[Circuit design text data]
'''
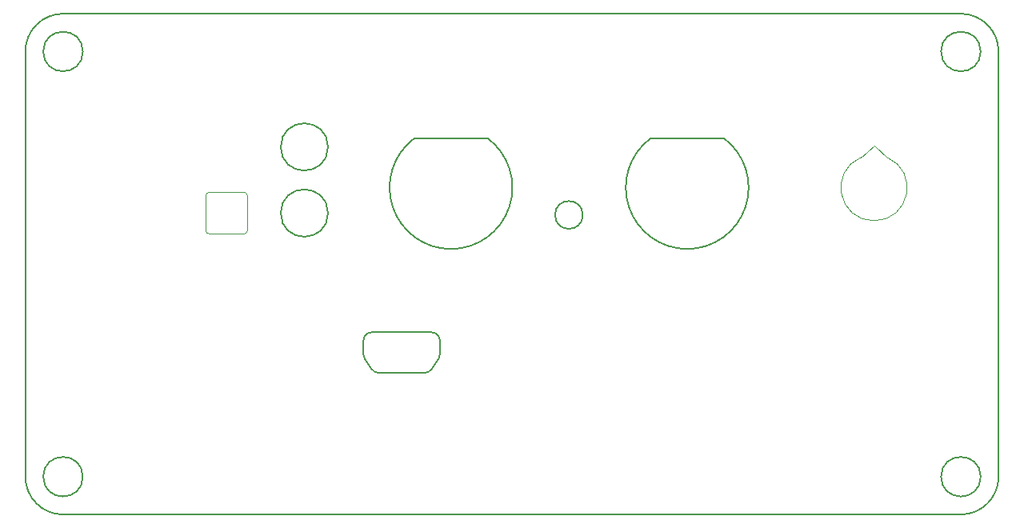
<source format=gbr>
%TF.GenerationSoftware,KiCad,Pcbnew,7.0.2*%
%TF.CreationDate,2023-10-12T23:50:07+02:00*%
%TF.ProjectId,pulse_generator_endplate_v2,70756c73-655f-4676-956e-657261746f72,rev?*%
%TF.SameCoordinates,Original*%
%TF.FileFunction,Profile,NP*%
%FSLAX46Y46*%
G04 Gerber Fmt 4.6, Leading zero omitted, Abs format (unit mm)*
G04 Created by KiCad (PCBNEW 7.0.2) date 2023-10-12 23:50:07*
%MOMM*%
%LPD*%
G01*
G04 APERTURE LIST*
%TA.AperFunction,Profile*%
%ADD10C,0.200000*%
%TD*%
%TA.AperFunction,Profile*%
%ADD11C,0.150000*%
%TD*%
%TA.AperFunction,Profile*%
%ADD12C,0.100000*%
%TD*%
G04 APERTURE END LIST*
D10*
X194200000Y-113100000D02*
X194200000Y-68100000D01*
X123230000Y-78200000D02*
G75*
G03*
X123230000Y-78200000I-2500000J0D01*
G01*
X91200000Y-113100000D02*
G75*
G03*
X95200000Y-117100000I4000000J0D01*
G01*
D11*
X157350000Y-77300002D02*
X165150000Y-77300002D01*
D10*
X95200000Y-117100000D02*
X190200000Y-117100000D01*
D12*
X110300000Y-87050000D02*
G75*
G03*
X110650000Y-87400000I350000J0D01*
G01*
D10*
X133442706Y-102115005D02*
G75*
G03*
X134178290Y-101733572I-6J900005D01*
G01*
D12*
X110300000Y-83350000D02*
X110300000Y-87050000D01*
D11*
X132350000Y-77300002D02*
X140150000Y-77300002D01*
X157350000Y-77300002D02*
G75*
G03*
X165150000Y-77300002I3900000J-5199998D01*
G01*
D12*
X110650000Y-83000000D02*
G75*
G03*
X110300000Y-83350000I0J-350000D01*
G01*
D10*
X135077901Y-98715000D02*
X135077901Y-100172143D01*
D12*
X114700000Y-87050000D02*
X114700000Y-83350000D01*
D10*
X150199549Y-85400000D02*
G75*
G03*
X150199549Y-85400000I-1470000J0D01*
G01*
X192305500Y-68100000D02*
G75*
G03*
X192305500Y-68100000I-2095500J0D01*
G01*
D11*
X132350000Y-77300002D02*
G75*
G03*
X140150000Y-77300002I3900000J-5199998D01*
G01*
D12*
X179642561Y-79300993D02*
G75*
G03*
X181021282Y-86018008I1378739J-3217007D01*
G01*
D10*
X127877901Y-97815000D02*
X134177901Y-97815000D01*
X97285500Y-68100000D02*
G75*
G03*
X97285500Y-68100000I-2095500J0D01*
G01*
D12*
X114700000Y-83350000D02*
G75*
G03*
X114350000Y-83000000I-350000J0D01*
G01*
X114350000Y-83000000D02*
X110650000Y-83000000D01*
D10*
X97285500Y-113100000D02*
G75*
G03*
X97285500Y-113100000I-2095500J0D01*
G01*
X134913484Y-100690715D02*
X134178290Y-101733572D01*
D12*
X181021282Y-86017986D02*
G75*
G03*
X182400000Y-79301000I18J3499986D01*
G01*
D10*
X123230000Y-85200000D02*
G75*
G03*
X123230000Y-85200000I-2500000J0D01*
G01*
X134913464Y-100690701D02*
G75*
G03*
X135077901Y-100172143I-735564J518601D01*
G01*
X133442706Y-102115000D02*
X131032901Y-102115000D01*
D12*
X182400000Y-79301000D02*
X181021282Y-78018008D01*
D10*
X127877901Y-97815001D02*
G75*
G03*
X126977901Y-98715000I-1J-899999D01*
G01*
X95200000Y-64100000D02*
G75*
G03*
X91200000Y-68100000I0J-4000000D01*
G01*
X190200000Y-64100000D02*
X95200000Y-64100000D01*
D12*
X181021282Y-78018008D02*
X179642564Y-79301000D01*
D10*
X91200000Y-68100000D02*
X91200000Y-113100000D01*
X131032901Y-102115000D02*
X131022901Y-102115000D01*
X126977901Y-100172143D02*
X126977901Y-98715000D01*
X194200000Y-68100000D02*
G75*
G03*
X190200000Y-64100000I-4000000J0D01*
G01*
D12*
X114350000Y-87400000D02*
G75*
G03*
X114700000Y-87050000I0J350000D01*
G01*
D10*
X131022901Y-102115000D02*
X128613095Y-102115000D01*
X190200000Y-117100000D02*
G75*
G03*
X194200000Y-113100000I0J4000000D01*
G01*
X135077900Y-98715000D02*
G75*
G03*
X134177901Y-97815000I-900000J0D01*
G01*
X126977876Y-100172143D02*
G75*
G03*
X127142317Y-100690715I900024J43D01*
G01*
D12*
X110650000Y-87400000D02*
X114350000Y-87400000D01*
D10*
X127877515Y-101733570D02*
G75*
G03*
X128613095Y-102115000I735585J518570D01*
G01*
X127877512Y-101733572D02*
X127142317Y-100690715D01*
X192305500Y-113100000D02*
G75*
G03*
X192305500Y-113100000I-2095500J0D01*
G01*
M02*

</source>
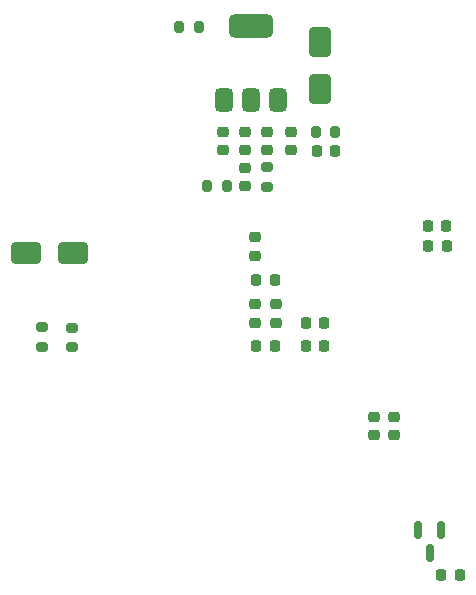
<source format=gbp>
G04 #@! TF.GenerationSoftware,KiCad,Pcbnew,8.0.5*
G04 #@! TF.CreationDate,2024-11-26T16:03:35+07:00*
G04 #@! TF.ProjectId,probe06-ivy,70726f62-6530-4362-9d69-76792e6b6963,1*
G04 #@! TF.SameCoordinates,Original*
G04 #@! TF.FileFunction,Paste,Bot*
G04 #@! TF.FilePolarity,Positive*
%FSLAX46Y46*%
G04 Gerber Fmt 4.6, Leading zero omitted, Abs format (unit mm)*
G04 Created by KiCad (PCBNEW 8.0.5) date 2024-11-26 16:03:35*
%MOMM*%
%LPD*%
G01*
G04 APERTURE LIST*
G04 Aperture macros list*
%AMRoundRect*
0 Rectangle with rounded corners*
0 $1 Rounding radius*
0 $2 $3 $4 $5 $6 $7 $8 $9 X,Y pos of 4 corners*
0 Add a 4 corners polygon primitive as box body*
4,1,4,$2,$3,$4,$5,$6,$7,$8,$9,$2,$3,0*
0 Add four circle primitives for the rounded corners*
1,1,$1+$1,$2,$3*
1,1,$1+$1,$4,$5*
1,1,$1+$1,$6,$7*
1,1,$1+$1,$8,$9*
0 Add four rect primitives between the rounded corners*
20,1,$1+$1,$2,$3,$4,$5,0*
20,1,$1+$1,$4,$5,$6,$7,0*
20,1,$1+$1,$6,$7,$8,$9,0*
20,1,$1+$1,$8,$9,$2,$3,0*%
G04 Aperture macros list end*
%ADD10RoundRect,0.225000X-0.225000X-0.250000X0.225000X-0.250000X0.225000X0.250000X-0.225000X0.250000X0*%
%ADD11RoundRect,0.225000X0.250000X-0.225000X0.250000X0.225000X-0.250000X0.225000X-0.250000X-0.225000X0*%
%ADD12RoundRect,0.200000X0.275000X-0.200000X0.275000X0.200000X-0.275000X0.200000X-0.275000X-0.200000X0*%
%ADD13RoundRect,0.150000X-0.150000X0.587500X-0.150000X-0.587500X0.150000X-0.587500X0.150000X0.587500X0*%
%ADD14RoundRect,0.225000X-0.250000X0.225000X-0.250000X-0.225000X0.250000X-0.225000X0.250000X0.225000X0*%
%ADD15RoundRect,0.250000X0.650000X-1.000000X0.650000X1.000000X-0.650000X1.000000X-0.650000X-1.000000X0*%
%ADD16RoundRect,0.200000X0.200000X0.275000X-0.200000X0.275000X-0.200000X-0.275000X0.200000X-0.275000X0*%
%ADD17RoundRect,0.200000X-0.275000X0.200000X-0.275000X-0.200000X0.275000X-0.200000X0.275000X0.200000X0*%
%ADD18RoundRect,0.250000X1.000000X0.650000X-1.000000X0.650000X-1.000000X-0.650000X1.000000X-0.650000X0*%
%ADD19RoundRect,0.200000X-0.200000X-0.275000X0.200000X-0.275000X0.200000X0.275000X-0.200000X0.275000X0*%
%ADD20RoundRect,0.375000X0.375000X-0.625000X0.375000X0.625000X-0.375000X0.625000X-0.375000X-0.625000X0*%
%ADD21RoundRect,0.500000X1.400000X-0.500000X1.400000X0.500000X-1.400000X0.500000X-1.400000X-0.500000X0*%
%ADD22RoundRect,0.225000X0.225000X0.250000X-0.225000X0.250000X-0.225000X-0.250000X0.225000X-0.250000X0*%
G04 APERTURE END LIST*
D10*
X161630400Y-94036200D03*
X163180400Y-94036200D03*
D11*
X146985000Y-96585000D03*
X146985000Y-95035000D03*
D12*
X131513500Y-104323500D03*
X131513500Y-102673500D03*
D13*
X160800000Y-119850000D03*
X162700000Y-119850000D03*
X161750000Y-121725000D03*
D10*
X151260000Y-102305000D03*
X152810000Y-102305000D03*
D14*
X146140900Y-86118000D03*
X146140900Y-87668000D03*
D10*
X162735000Y-123640000D03*
X164285000Y-123640000D03*
D15*
X152482500Y-82475000D03*
X152482500Y-78475000D03*
D11*
X146980000Y-102245000D03*
X146980000Y-100695000D03*
D10*
X147085000Y-98635000D03*
X148635000Y-98635000D03*
D16*
X144590000Y-90690000D03*
X142940000Y-90690000D03*
D17*
X147970000Y-89080000D03*
X147970000Y-90730000D03*
D18*
X131590000Y-96340000D03*
X127590000Y-96340000D03*
D14*
X147976300Y-86124000D03*
X147976300Y-87674000D03*
D11*
X146140000Y-90680000D03*
X146140000Y-89130000D03*
D17*
X128973500Y-102650000D03*
X128973500Y-104300000D03*
D11*
X148720000Y-102245000D03*
X148720000Y-100695000D03*
D19*
X152132500Y-86115000D03*
X153782500Y-86115000D03*
D16*
X142210900Y-77193000D03*
X140560900Y-77193000D03*
D14*
X144276300Y-86124000D03*
X144276300Y-87674000D03*
D20*
X148952500Y-83405000D03*
X146652500Y-83405000D03*
D21*
X146652500Y-77105000D03*
D20*
X144352500Y-83405000D03*
D14*
X157040000Y-110230000D03*
X157040000Y-111780000D03*
D22*
X153772500Y-87725000D03*
X152222500Y-87725000D03*
D14*
X150006300Y-86124000D03*
X150006300Y-87674000D03*
X158710000Y-110230000D03*
X158710000Y-111780000D03*
D22*
X148645000Y-104265000D03*
X147095000Y-104265000D03*
D10*
X161640000Y-95750000D03*
X163190000Y-95750000D03*
D22*
X152825000Y-104255000D03*
X151275000Y-104255000D03*
M02*

</source>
'''
* TO-DO ITEM
What belongs in the answer is each line of the data that has the word "macros".

* EXERCISE OUTPUT
G04 Aperture macros list*
G04 Aperture macros list end*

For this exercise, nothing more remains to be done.